The range of the writer Acharya Chatursen impresses the reader. This is not restricted to the range of subjects he writes about or the range of issues that he addresses. But also to the range of formats that he uses to tell you these stories. Somewhere it is a simple narrative of a storyteller. Sometimes it is a simple exchange of letters between two characters that tell the story. And sometimes it is a poetic narration that goes in a flow. Sometimes the characters do not even have names, sometimes it is the relationships that go without a name. Then there is a range of language when it is Mughal era there is ample Urdu. And when it is Mahavir’s time, you can feel that era through the language. Contemporary stories use the colloquial and English words at times indicating the times the stories are set in.
I loved the fictionalized story that tracked the arrival of British in India and how they took over. The story is hilarious as British are depicted as white crows who taught us, Tata, wearing ties, pants, and heels.
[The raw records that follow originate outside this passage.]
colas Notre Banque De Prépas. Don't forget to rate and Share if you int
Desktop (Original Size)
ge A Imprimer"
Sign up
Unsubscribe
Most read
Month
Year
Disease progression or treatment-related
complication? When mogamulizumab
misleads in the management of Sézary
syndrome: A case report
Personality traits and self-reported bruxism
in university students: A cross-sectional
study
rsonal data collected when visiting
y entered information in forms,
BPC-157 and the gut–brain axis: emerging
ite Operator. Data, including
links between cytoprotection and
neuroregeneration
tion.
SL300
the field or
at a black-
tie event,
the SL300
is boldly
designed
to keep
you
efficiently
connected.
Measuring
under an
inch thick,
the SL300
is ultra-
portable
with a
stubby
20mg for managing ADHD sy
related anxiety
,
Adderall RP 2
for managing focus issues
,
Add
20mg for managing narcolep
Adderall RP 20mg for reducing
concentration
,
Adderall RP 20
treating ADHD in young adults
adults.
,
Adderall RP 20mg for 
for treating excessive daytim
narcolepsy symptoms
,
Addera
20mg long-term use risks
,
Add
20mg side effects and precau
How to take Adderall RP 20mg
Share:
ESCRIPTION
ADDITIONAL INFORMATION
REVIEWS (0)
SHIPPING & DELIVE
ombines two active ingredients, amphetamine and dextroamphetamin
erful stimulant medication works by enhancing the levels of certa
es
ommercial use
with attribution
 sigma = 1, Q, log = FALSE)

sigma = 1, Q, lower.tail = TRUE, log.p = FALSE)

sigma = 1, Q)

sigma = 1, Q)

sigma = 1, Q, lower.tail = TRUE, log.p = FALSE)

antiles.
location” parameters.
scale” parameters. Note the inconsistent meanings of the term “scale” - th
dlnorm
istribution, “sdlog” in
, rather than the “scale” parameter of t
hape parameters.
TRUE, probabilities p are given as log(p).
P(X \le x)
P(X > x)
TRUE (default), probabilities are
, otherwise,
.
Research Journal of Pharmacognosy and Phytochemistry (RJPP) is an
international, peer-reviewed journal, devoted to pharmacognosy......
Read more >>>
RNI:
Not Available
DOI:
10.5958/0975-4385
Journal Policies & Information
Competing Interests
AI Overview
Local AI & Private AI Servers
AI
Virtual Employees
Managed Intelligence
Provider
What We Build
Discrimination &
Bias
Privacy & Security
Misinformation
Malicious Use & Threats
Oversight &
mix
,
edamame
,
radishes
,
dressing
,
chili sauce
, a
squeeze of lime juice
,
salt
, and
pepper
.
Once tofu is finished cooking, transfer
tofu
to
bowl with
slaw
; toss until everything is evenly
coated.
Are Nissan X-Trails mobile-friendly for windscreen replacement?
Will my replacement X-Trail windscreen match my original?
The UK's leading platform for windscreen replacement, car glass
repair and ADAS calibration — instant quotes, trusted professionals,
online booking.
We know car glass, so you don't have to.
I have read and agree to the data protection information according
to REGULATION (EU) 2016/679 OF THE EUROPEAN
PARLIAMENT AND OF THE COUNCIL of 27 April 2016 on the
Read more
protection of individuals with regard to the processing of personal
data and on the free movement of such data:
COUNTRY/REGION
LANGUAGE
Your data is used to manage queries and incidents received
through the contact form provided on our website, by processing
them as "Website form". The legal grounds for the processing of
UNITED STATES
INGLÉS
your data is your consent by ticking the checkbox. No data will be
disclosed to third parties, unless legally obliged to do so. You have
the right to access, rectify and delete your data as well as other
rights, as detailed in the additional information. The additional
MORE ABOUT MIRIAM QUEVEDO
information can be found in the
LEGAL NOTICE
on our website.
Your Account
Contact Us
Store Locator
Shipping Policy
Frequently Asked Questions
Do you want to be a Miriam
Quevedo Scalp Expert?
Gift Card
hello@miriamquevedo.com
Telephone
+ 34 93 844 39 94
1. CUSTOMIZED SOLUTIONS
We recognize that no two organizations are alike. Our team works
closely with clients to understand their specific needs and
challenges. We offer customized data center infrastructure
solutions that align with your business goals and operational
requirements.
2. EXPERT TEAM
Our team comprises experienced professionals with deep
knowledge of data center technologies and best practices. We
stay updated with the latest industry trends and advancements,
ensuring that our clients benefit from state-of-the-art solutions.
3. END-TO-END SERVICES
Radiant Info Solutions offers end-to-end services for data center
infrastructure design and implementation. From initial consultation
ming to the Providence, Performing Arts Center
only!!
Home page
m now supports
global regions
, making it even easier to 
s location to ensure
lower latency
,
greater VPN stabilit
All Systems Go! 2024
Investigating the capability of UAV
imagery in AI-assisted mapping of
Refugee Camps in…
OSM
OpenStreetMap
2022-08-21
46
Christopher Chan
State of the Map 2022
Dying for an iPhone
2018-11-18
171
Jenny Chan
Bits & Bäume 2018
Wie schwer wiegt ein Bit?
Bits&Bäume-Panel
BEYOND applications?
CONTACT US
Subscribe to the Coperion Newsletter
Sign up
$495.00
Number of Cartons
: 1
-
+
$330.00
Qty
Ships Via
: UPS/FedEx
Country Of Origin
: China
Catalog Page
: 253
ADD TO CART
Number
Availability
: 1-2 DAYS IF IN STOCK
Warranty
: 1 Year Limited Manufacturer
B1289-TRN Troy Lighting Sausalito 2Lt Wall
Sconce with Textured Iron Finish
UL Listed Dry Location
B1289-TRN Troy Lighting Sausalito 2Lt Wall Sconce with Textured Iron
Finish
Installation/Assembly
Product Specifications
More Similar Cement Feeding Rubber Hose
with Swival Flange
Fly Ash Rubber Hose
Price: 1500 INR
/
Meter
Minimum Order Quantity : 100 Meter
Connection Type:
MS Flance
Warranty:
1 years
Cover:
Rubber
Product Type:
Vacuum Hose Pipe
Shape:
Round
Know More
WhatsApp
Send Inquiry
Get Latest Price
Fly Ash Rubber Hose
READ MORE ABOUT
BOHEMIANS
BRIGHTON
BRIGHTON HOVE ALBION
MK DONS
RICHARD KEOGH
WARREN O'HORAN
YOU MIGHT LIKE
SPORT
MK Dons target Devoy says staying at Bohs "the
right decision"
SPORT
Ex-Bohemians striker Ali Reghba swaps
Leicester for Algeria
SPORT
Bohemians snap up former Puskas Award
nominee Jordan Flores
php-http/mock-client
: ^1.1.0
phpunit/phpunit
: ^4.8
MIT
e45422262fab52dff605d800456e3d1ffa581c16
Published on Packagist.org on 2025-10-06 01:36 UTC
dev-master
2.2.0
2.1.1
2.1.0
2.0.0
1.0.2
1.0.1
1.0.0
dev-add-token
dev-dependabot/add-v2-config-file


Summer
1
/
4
The story is hilarious at one level but also shows you the insights of a thinker who can weave a folk tale out of series of actual events that changed the country forever.
Written in the first half of the twentieth century, contemporary stories are also history in the twenty-first century. They become your telescope through which you look about 100 years back. And see the simplicity that existed in society then. When an abductor could bring up a child as his own after killing her parents when a revolutionary refuses to lose faith in his friends despite all attempts to make him think so. Or when extramarital affairs were a mere exchange of love letters. When couples have no option like divorce. And when women would live with their dignity even if it meant living in poverty and not ask someone to support them. When a royal prince would forgive his father’s mistress and let go of family’s wealth only to protect the name of the family which is bigger on his mind than taking revenge or the money.
Read Dharti Aur Aasmaan to read stories that would take you to different worlds in different eras. To learn the craft of storytelling and the impact of right language on the story. Read it if you can read Hindi.